Can I use fresh wild mushrooms? +
Yes — wild mushrooms produce dramatically richer flavour when in season. Best wild types: porcini (king of mushrooms, deep umami flavour), chanterelles (golden colour, peppery notes), morels (rich earthy character). Method adjustment: wild mushrooms often have more dirt; clean carefully (don't soak in water — they absorb moisture). The dry-pan technique still applies. For mixed wild + cultivated: use 50/50 ratio. For dried wild mushrooms (porcini commonly available dried): rehydrate 30 minutes in warm water, drain (save liquid for broth), then proceed with recipe.
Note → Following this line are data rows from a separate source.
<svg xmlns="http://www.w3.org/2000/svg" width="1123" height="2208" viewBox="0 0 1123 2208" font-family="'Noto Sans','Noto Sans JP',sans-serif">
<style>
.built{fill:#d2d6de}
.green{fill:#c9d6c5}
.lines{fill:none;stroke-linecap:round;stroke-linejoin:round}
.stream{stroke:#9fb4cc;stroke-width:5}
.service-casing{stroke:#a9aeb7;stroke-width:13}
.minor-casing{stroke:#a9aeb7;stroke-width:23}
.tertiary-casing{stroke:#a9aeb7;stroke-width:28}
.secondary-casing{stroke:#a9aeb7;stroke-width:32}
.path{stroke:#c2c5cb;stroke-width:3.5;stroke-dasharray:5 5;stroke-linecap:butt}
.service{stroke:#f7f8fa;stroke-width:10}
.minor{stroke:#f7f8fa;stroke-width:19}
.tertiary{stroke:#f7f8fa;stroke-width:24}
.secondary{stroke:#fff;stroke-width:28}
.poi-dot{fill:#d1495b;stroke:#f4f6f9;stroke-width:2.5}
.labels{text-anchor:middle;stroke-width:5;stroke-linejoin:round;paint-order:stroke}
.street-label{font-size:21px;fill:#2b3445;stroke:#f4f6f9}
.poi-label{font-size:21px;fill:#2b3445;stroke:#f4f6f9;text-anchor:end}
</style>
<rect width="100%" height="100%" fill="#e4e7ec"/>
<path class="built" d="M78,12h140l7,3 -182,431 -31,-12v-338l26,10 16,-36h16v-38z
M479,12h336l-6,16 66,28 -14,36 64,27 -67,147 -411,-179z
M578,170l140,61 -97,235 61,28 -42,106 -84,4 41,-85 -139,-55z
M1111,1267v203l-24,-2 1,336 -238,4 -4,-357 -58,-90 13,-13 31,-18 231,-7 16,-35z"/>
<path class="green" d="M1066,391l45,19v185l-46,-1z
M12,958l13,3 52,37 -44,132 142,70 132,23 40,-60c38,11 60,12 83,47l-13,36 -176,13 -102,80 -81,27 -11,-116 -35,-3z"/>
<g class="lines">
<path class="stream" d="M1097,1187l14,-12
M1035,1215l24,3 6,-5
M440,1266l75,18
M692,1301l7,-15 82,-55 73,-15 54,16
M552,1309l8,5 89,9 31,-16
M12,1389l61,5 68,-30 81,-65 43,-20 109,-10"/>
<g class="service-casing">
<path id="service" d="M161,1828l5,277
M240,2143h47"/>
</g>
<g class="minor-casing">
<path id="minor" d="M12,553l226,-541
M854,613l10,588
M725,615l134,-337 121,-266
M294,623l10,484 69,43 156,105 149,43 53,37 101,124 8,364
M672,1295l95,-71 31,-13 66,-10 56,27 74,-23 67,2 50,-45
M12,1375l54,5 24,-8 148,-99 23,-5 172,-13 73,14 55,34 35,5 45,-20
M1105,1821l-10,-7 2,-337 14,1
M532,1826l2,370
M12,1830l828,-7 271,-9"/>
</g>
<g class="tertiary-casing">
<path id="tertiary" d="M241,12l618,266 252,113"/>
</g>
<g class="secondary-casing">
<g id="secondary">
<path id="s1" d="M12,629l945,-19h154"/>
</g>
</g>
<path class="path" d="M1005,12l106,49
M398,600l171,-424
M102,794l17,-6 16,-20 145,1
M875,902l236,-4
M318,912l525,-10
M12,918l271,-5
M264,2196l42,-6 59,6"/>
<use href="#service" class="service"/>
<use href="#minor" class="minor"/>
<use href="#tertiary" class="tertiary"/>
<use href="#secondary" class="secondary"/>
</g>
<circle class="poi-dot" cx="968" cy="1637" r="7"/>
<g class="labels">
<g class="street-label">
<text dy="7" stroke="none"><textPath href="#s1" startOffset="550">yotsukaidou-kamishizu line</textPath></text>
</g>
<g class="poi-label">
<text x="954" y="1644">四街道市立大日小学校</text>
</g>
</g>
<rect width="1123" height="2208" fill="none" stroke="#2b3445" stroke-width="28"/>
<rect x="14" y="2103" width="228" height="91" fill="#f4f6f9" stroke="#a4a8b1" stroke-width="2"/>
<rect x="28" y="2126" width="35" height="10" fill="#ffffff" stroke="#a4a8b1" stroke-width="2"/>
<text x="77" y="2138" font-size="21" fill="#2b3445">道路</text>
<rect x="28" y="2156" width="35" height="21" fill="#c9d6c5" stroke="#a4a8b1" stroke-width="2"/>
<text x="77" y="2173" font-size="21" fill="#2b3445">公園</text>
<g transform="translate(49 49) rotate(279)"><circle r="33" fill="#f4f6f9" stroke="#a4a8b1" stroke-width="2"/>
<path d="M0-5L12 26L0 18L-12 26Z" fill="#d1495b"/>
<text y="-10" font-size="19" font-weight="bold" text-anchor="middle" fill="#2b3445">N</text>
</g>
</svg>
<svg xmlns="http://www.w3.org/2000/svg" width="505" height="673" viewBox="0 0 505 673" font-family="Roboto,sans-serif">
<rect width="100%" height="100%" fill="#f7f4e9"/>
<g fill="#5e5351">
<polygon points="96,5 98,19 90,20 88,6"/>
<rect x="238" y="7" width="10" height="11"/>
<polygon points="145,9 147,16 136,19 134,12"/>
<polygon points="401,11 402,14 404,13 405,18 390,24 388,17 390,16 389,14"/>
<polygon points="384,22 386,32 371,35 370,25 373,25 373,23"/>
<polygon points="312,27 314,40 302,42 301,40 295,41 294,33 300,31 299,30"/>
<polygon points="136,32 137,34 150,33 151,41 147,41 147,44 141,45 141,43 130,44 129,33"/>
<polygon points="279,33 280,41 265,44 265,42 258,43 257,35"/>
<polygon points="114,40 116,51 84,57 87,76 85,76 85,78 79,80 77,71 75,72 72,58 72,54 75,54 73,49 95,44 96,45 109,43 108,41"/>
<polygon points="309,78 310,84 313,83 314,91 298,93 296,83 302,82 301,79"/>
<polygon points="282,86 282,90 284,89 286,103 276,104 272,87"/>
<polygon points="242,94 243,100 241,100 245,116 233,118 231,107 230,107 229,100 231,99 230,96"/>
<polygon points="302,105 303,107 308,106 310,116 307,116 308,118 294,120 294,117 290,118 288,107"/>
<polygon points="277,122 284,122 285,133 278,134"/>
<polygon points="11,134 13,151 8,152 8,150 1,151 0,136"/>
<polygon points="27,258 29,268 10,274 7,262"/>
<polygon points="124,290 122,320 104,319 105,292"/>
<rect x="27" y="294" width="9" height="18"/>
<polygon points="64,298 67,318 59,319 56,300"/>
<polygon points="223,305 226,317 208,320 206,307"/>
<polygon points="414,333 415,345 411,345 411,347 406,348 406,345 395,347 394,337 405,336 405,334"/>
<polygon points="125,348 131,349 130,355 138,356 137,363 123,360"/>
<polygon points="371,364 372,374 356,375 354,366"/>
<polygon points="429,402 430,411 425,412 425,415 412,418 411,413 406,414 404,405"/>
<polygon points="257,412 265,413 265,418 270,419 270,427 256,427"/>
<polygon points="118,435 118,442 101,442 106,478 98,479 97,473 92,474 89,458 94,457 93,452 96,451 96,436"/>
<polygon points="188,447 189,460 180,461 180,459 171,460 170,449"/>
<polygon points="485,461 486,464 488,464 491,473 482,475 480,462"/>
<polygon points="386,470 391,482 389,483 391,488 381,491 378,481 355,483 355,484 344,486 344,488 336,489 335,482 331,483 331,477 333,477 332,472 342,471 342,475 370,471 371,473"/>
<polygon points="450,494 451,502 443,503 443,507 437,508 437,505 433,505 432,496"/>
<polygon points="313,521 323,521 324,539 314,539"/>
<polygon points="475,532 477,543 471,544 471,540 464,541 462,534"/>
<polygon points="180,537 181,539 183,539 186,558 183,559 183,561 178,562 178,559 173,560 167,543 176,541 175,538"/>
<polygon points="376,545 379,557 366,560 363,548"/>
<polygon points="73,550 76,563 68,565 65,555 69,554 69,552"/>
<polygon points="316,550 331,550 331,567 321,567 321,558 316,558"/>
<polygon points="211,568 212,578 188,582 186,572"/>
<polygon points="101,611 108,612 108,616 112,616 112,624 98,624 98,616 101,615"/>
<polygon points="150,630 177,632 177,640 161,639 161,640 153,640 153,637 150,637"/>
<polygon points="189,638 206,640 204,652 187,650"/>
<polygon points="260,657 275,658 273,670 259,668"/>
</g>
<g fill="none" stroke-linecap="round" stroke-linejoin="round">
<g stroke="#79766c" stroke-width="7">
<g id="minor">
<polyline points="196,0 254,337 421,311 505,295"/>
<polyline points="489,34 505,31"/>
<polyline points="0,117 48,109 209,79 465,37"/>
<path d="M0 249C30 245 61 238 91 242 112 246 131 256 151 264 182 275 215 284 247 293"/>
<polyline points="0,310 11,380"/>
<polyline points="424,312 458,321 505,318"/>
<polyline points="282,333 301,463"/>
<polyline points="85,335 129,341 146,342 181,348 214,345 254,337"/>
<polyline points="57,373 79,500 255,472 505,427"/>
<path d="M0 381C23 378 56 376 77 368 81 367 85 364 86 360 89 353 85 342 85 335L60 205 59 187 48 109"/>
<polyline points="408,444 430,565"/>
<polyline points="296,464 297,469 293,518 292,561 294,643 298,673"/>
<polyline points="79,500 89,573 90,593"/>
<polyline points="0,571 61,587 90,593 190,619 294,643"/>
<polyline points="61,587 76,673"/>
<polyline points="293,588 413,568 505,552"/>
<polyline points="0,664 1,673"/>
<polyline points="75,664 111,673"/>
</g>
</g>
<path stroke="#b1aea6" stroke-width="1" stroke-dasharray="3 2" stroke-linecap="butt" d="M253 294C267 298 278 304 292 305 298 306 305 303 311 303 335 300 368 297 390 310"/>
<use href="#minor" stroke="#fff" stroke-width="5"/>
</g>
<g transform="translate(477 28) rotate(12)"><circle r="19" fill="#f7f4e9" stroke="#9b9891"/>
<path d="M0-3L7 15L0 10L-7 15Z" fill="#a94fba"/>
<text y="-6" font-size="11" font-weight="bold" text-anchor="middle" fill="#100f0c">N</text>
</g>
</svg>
Soaking liquid added to the broth amplifies mushroom flavour.
How do I make this richer/heartier? +
Several enhancements work. Best additions: replace 200 ml water with heavy cream (added at step 13, richer body), add 50 g extra hard cheese, use chicken thighs instead of breast (more fat), add 50 g sour cream stirred at the end (tangy creamy finish). For VEGETARIAN version: skip chicken, use vegetable broth, increase mushrooms to 600 g. The dish handles modifications within a 20% range; beyond that, becomes a different dish.
How long does it keep? +
Refrigerated, 2-3 days at peak quality. The cheese-thickened broth tends to set slightly when cold (re-heating loosens it back). Reheat in saucepan over medium-low heat with frequent stirring; add 100 ml water if too thick. The chicken pieces firm up slightly during refrigeration but soften back when reheated. Don't freeze — the cheese emulsion breaks during freeze-thaw, producing grainy unappetising texture on thawing. The croutons should be made FRESH each serving — refrigerated croutons go soggy fast. For meal-prep approach: prep soup ahead, make croutons same-day as serving.